A selection of film shorts by graduating MFA students Leticia Bernaus, Danny Carroll, Kylie Renee Clark, and Tamara Becerra Valdez from the School of Art & Art History at University of Illinois at Chicago. This hour long program is organized in conjunction with the UIC MFA Thesis Exhibitions, Now & There and A Nameless Familiar, at Gallery 400.
We are excited to welcome works by guest filmmakers and UIC alum Mary Helena Clark, Mike Gibisser, and Zachary Hutchinson.
Digital projection, ~51 mins, FREE
Co-organized by Tamara Becerra Valdez and Danny Carroll.
The work of Leticia Bernaus (b. Argentina) displays an intriguing take on the conflicting contemporary link between nature and culture. She superimposes materials and formats, fading the boundaries between animal and mineral, industry and culture, documentary and fiction. Bernaus works with moving image, performance, photography, and writing in order to explore contemporary issues of displacement and belonging, diversity, and forms of colonialism. Her work has been exhibited internationally in Argentina, Brazil, United States, Spain, England, and Italy. She lives and works in Chicago (IL).

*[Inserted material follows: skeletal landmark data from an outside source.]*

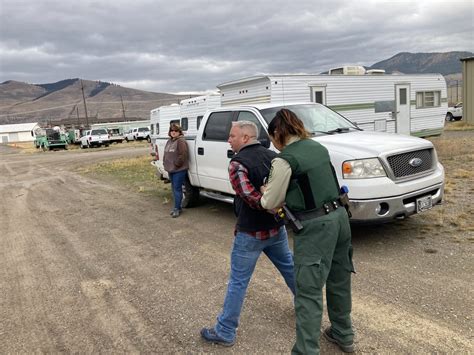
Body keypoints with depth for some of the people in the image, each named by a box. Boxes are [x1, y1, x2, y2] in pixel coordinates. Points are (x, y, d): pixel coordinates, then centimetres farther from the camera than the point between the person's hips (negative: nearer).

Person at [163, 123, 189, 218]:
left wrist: (176, 164, -18)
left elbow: (182, 155, -21)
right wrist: (165, 164, 10)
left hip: (179, 170, -9)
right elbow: (166, 154, 22)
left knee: (177, 189, -6)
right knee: (174, 189, 14)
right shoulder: (169, 141, 16)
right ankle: (177, 207, 23)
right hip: (170, 169, 9)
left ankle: (177, 209, -1)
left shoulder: (181, 141, -13)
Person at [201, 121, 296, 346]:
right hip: (276, 228, 7)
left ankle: (224, 332, 13)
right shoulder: (273, 156, 4)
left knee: (238, 282, 3)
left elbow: (251, 198, -26)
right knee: (289, 267, 25)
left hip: (250, 232, -6)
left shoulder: (238, 163, -17)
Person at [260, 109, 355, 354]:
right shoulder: (318, 147, 10)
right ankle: (343, 335, 41)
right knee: (339, 280, 22)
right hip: (339, 215, 8)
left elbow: (271, 203, -4)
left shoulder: (284, 160, -13)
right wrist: (281, 193, 19)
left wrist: (265, 194, 18)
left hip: (314, 225, -8)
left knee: (308, 293, -1)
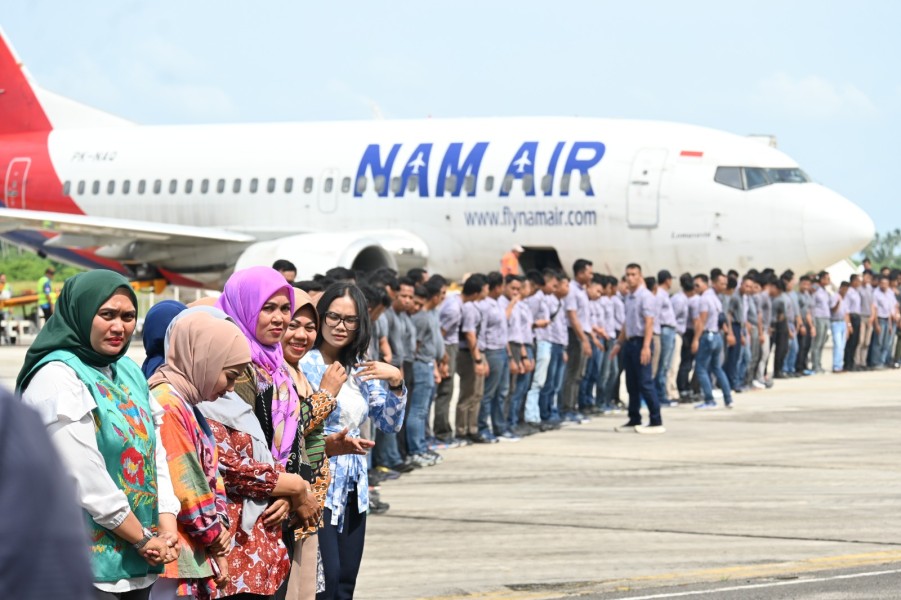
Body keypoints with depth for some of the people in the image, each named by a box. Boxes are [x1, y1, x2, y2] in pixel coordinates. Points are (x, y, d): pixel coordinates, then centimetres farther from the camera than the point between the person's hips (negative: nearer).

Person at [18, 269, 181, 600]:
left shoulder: (129, 372, 13)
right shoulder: (58, 377, -13)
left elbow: (156, 453, 10)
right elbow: (87, 479, -18)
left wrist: (167, 528, -4)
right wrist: (143, 539, -13)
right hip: (88, 566, -8)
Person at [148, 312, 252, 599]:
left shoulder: (187, 407, 16)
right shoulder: (166, 406, -15)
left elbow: (211, 479, 16)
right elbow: (185, 490, -17)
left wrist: (218, 550, 6)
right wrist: (216, 537, -2)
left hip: (199, 555, 10)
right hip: (177, 562, -10)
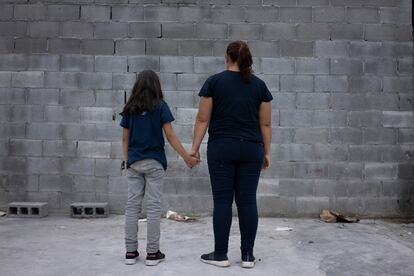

Danny lives and works in Chicago. His work focuses on nuances of care and desire, and how they exist in the everyday. Danny holds a BFA in visual arts from the New School and is currently finishing his Master’s degree in Moving Image at the University of Illinois at Chicago. He has also completed residencies at Lazuli and the Skowhegan School of Painting and Sculpture.
Mary Helena Clark
Mary Helena Clark is an artist working in film, video, and installation. Her work uses the language of collage, often bringing together disparate subjects and styles that suggest an exterior logic or code, to explore dissociative states through cinema. Working with quotation, the materiality of film, and incongruous sound/image relationships, Clark’s recent work explores shifting subjectivities and the limits of the embodied camera. Her films, such as After Writing (2008), And the sun flowers (2009), Sound Over Water (2009), By foot-candle light (2011), The Plant (2012), Orpheus (outtakes) (2012) and The Dragon is the Frame (2014), have been screened at International Film Festival Rotterdam, New York Film Festival, Toronto International Film Festival, Wexner Center for the Arts (Columbus), Vox Populi (Philadelphia), Anthology Film Archives (New York), Museum of Contemporary Photography (Chicago), National Gallery of Art (Washington DC), and the Brooklyn Academy of Music, among others.
Kylee Renee Clark
Kylie Renee Clark draws from her own process of growing up to feed her filmmaking practice, exploring the pain, joy, loneliness, and uncertainty that is born from the act of human development. Mixing mainstream filmmaking with a reflective sensibility, Clark’s films exist as investigations of her experiences in the world. Her work often finds itself toeing a line: between Mexican and White, child and adult, sadness and gratification. Clark’s peregrination into her own lived past and imagined future gives her a tenuous connection to the present, lending a dream-like quality to her films.
Mike Gibisser is a filmmaker and artist interested in navigating the indefinite lines between essay, narrative, experimental, and documentary work, often drawing together disparate subjects or time periods. He has presented work at numerous galleries and festivals around the world, including the International Oberhausen Film Festival, the Harvard Film Archive, Tony Wight Gallery, Block Cinema, the AFI Film Festival, the Images Film Festival, Sundance, the European Media Arts Festival, threewalls gallery, and Views from the Avant Garde in the New York Film Festival. His work has been featured in Artforum, Variety, and Cinemascope, amongst other publications.
Zachary Hutchinson (b. 1991) comes to art through costume making, theater, video making and an obsessive attention to image and transgressive affect. Hutchinson’s work uses queerness as resistance to capitalism through toys and fashion. Hutchinson received a BFA from SAIC and a MFA at UIC. They have shown work in Montreal, Mexico City, San Francisco CA, NYC, Los Angeles, Portland OR, Austin TX, Berlin Germany, Athens Greece, Glasgow United Kingdom, Iceland, Venice, and extensively in Chicago IL.
Tamara Becerra Valdez
Tamara Becerra Valdez uses video, printmaking, photography, and installation alongside an adoption of methods in archaeology, ethnography, and archives to reconsider overlooked historical topographies found in traces and fragments in the urban social landscape. The ephemeral nature of human behavior leaves an impression in her work. Valdez earned her Bachelor of Fine Arts in Studio Art and Anthropology at the University of Texas at Austin in 2008. She is currently completing her Master’s degree in Moving Image at the University of Illinois at Chicago.